--- DATASET RECORDS Enclosed Below ---

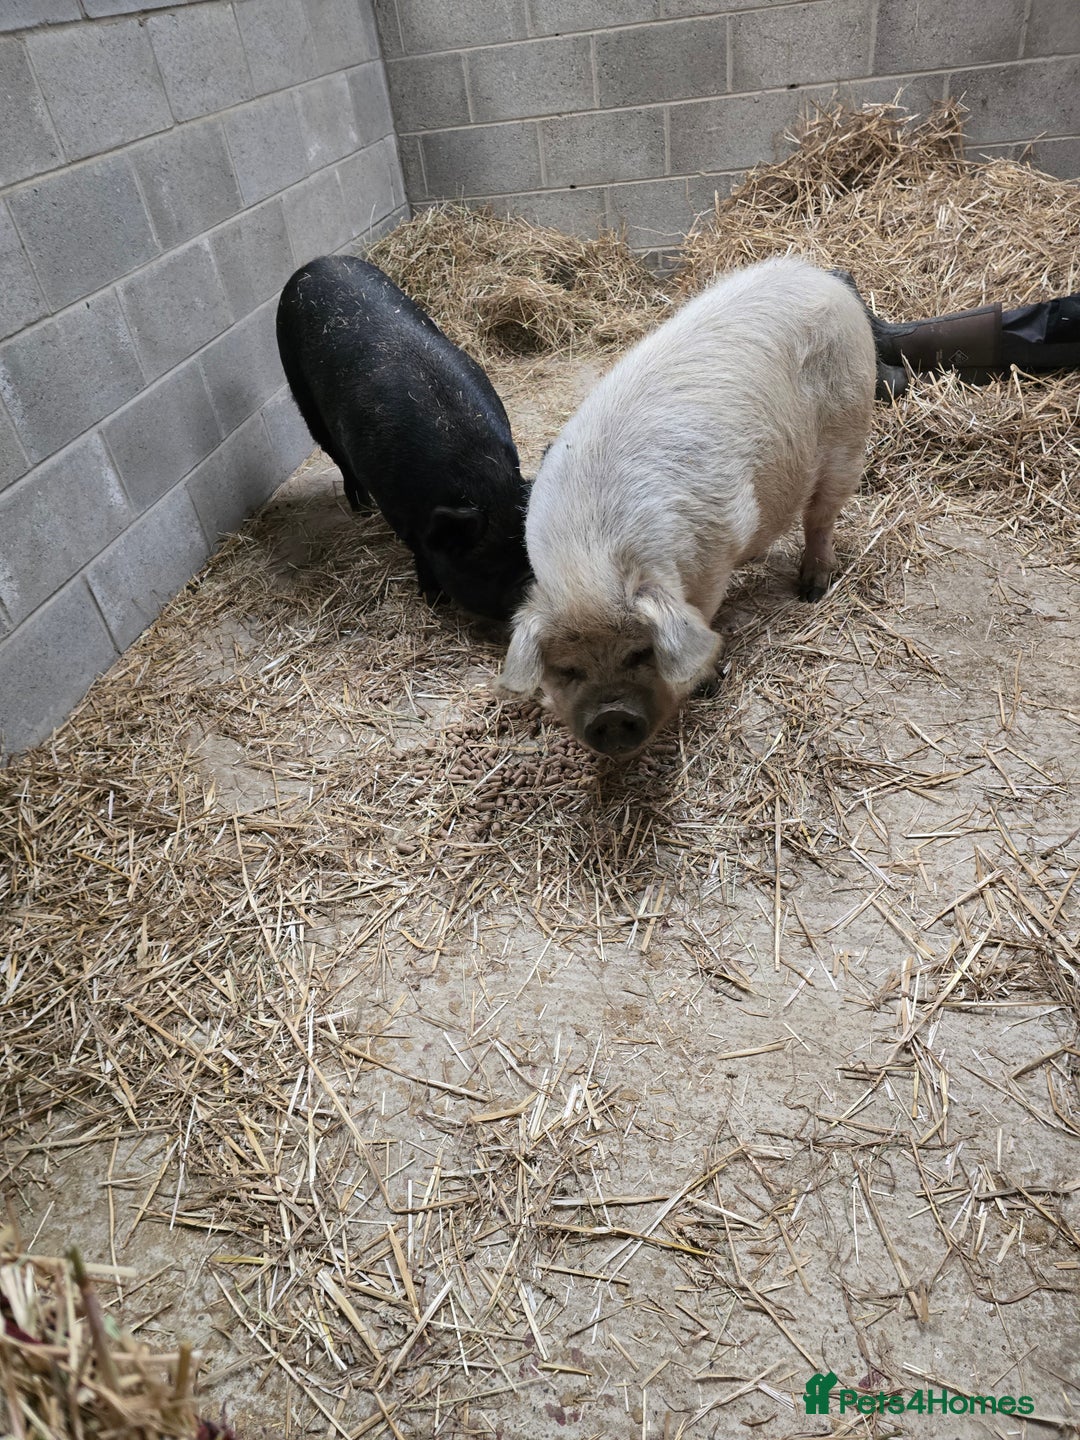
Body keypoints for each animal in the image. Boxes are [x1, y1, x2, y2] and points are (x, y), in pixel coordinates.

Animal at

--- End of Enclosed DATASET RECORDS ---
--- DATASET RECORDS Enclosed Below ---

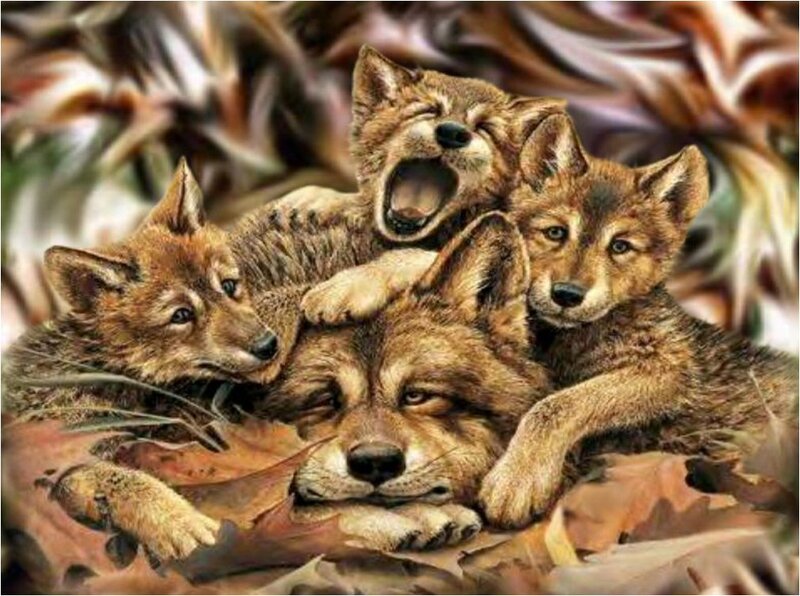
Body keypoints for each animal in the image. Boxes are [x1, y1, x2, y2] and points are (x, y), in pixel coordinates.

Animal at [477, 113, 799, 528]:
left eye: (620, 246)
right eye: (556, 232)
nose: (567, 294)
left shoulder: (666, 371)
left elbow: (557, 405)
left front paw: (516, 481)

--- End of Enclosed DATASET RECORDS ---
--- DATASET RECORDS Enclosed Below ---

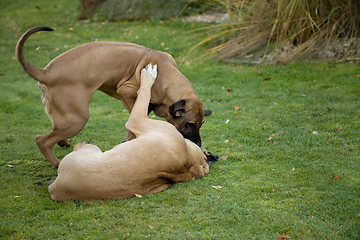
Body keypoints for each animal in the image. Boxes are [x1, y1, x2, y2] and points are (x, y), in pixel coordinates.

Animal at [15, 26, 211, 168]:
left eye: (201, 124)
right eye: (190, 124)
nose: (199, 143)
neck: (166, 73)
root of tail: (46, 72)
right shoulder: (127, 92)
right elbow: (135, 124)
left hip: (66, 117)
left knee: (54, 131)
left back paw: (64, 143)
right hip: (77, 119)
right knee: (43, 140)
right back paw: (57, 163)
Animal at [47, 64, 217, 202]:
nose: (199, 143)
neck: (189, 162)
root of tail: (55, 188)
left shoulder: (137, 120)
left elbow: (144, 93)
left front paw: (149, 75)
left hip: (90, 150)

--- End of Enclosed DATASET RECORDS ---

→ WHAT THE TASK REQUIRES
Taking the entries above, write out exactly each line from the one holding "left knee: (54, 131)" to the one holding "left hip: (90, 150)", both included, and stop there.

→ RESPONSE TO THE EXERCISE
left knee: (54, 131)
left back paw: (64, 143)
right hip: (77, 119)
right knee: (43, 140)
right back paw: (57, 163)
Animal at [47, 64, 217, 202]:
nose: (199, 143)
neck: (189, 162)
root of tail: (55, 188)
left shoulder: (137, 120)
left elbow: (144, 93)
left front paw: (149, 75)
left hip: (90, 150)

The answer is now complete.